I have often been told that the ravens are monographist; meaning they mate for life. I am a firm believer in monography, and have done extensive research into why men and women choose to live together forever. The ravens, combined with my wife’s kind comment, had once again set my mind at ease, and I felt a wave of contentment wash over me as I plodded down the highway. I figured that if those ravens can stick it out, so can my wife. After all, I have never asked her to eat road kill, or live outside.
Although I was feeling quite comfortable about my wife’s baffling comment, something happened that caused me to question my prior assumptions. That something was the visit of a middle aged woman to the trading post. The woman walked through the door late in the afternoon, and, as is my habit, I struck up a conversation with her by asking where she lived. She very politely answered, “Chicago.” The conversation continued on a congeniable basis for about ten minutes, when I once again said, “So, where ya’ from.” She looked sideways at me and said, “Chicago, still!” Obviously I was taken aback, and began to wonder whether Mr. Webster’s alternative definition, “To defeat or check (as a person) by confusing or puzzling” may have been applicable to my wife’s compliment.
Although Barry and I try to be egalitarian in our treatment of tourists who ask silly questions, we are not always equilateral.

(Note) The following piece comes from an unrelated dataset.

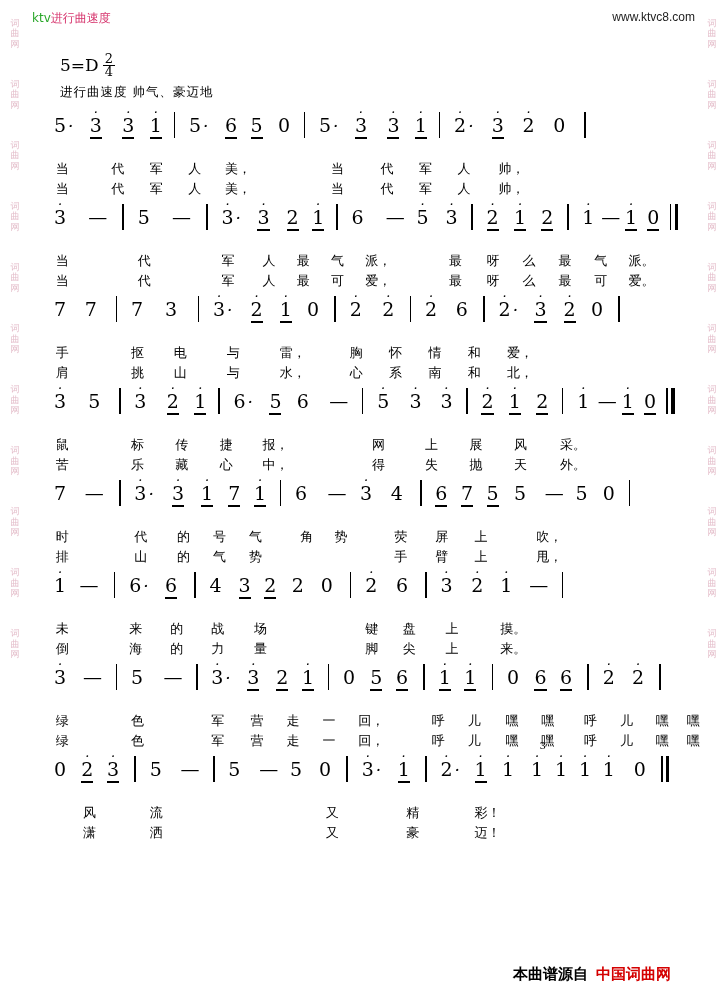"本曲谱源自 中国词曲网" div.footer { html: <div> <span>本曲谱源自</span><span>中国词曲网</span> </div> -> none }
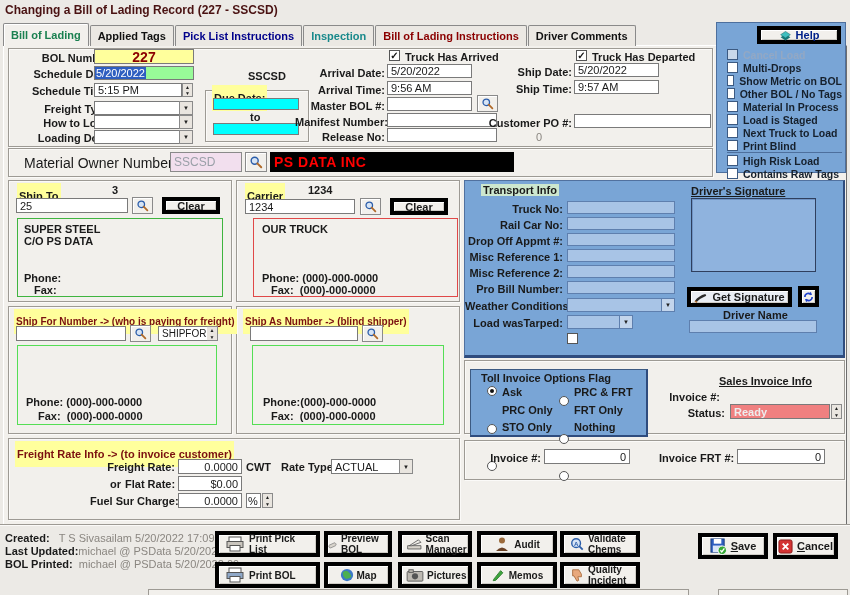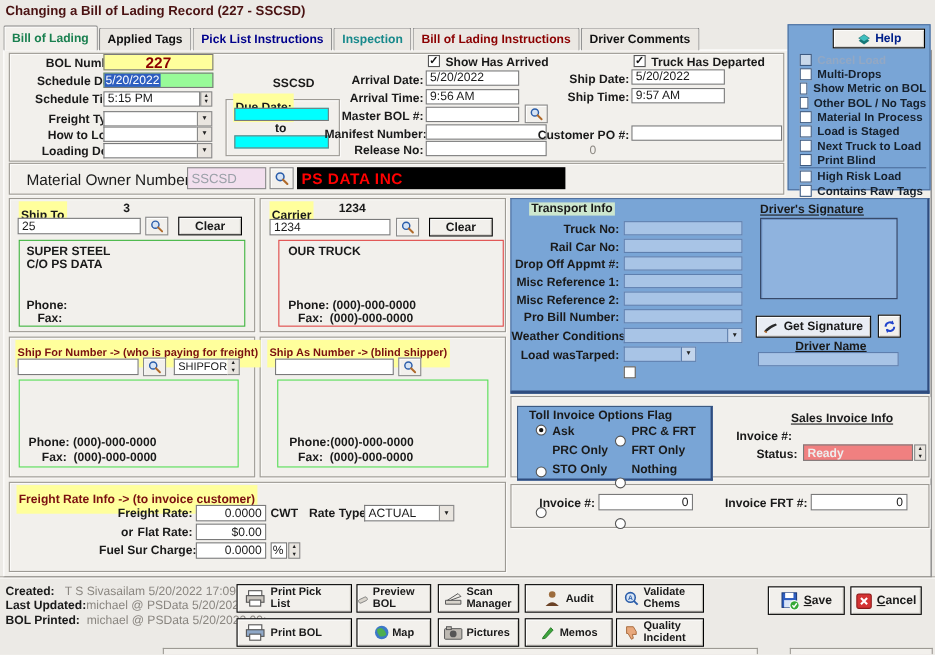"Help" .btn { border: 1px solid #000000 -> 4px solid #000000 }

We readily excuse our own faults, and chatter instantaneously and incessantly about theirs. This woman’s comment forcefully reminded me of that specific shortcoming in my personality. It also started me thinking about my ambitions, and opportunities for long term employment at the trading post.
When I was young, I just knew I would set the world on fire; then I’d stand back with a smug look on my face as the praise poured in. I wasn’t sure how or why, but I was sure. As I have approached middle age, however, I have come to realize that I may not even spark.

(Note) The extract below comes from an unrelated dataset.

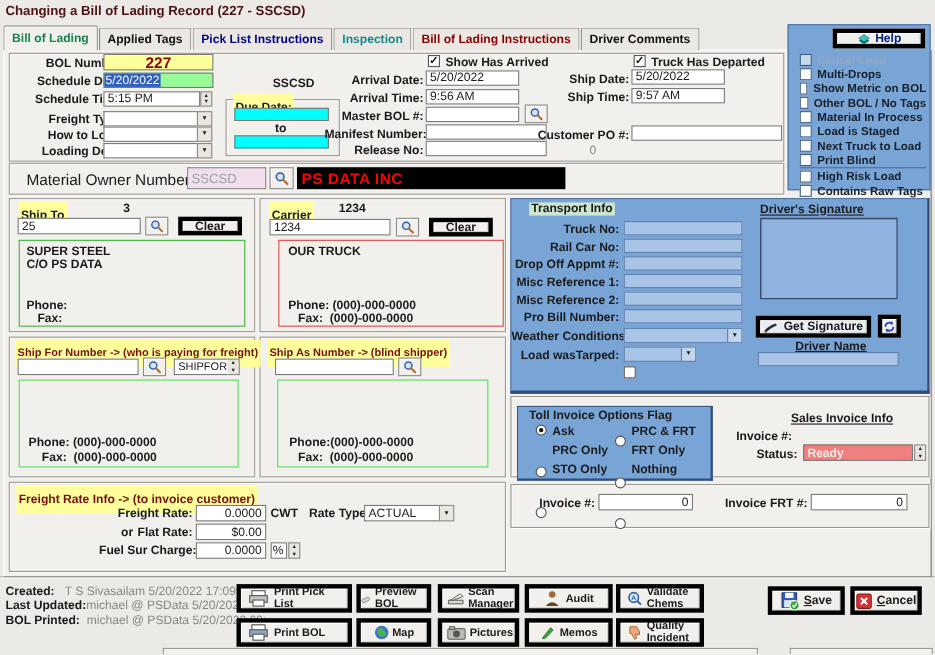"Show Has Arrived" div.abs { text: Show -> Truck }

In those earlier days, the trading post seemed a good opportunity to shine. When we opened its doors, everything was sparkling and new. I had a feeling that this was going to be really great, and it has been. My shining however has been generally restricted to Windex and the showcases.
As a result of our work at the trading post, Barry and I have even been compared to Lorenzo Hubbell, which is a huge indictment; but I wanted Moore. The other day, Cally, one of our trading post friends and trusted advisor, sent me an e-mail with one of those winky things ; ) in the text. I had frequently seen the smiley thing : ), but this was something new to me. All of the sudden I knew that I had missed the boat. I began to question why I hadn’t invented that winky thing? For the last 13 years, I have been trying to convince the people visiting our business that I am truly sublime, rather than just keylime. All that time, I could have been inventing winky things, a truly Nobel calling.
Now I am in a quandary. I don’t know whether to move to the Florida Keys, like Jimmy Buffet, and start a new career inventing those fabulous symbols, or stay here at the trading post. I am convinced that if I can come up with just one winky like thing, I will be a rousing success. I might even have it placed on my headstone when I die, and people will walk by and say, “Oh, that’s the grave of Steve Simpson. He invented that winky like thing. What a visionary he was.”
On second thought, since I have requested cremation and therefore will not even have a gravestone, I may just stay here. Barry probably can’t keep the glass clean without me anyway, and that virulent virus affects my ability to create.
With warm regards Steve Simpson and the team.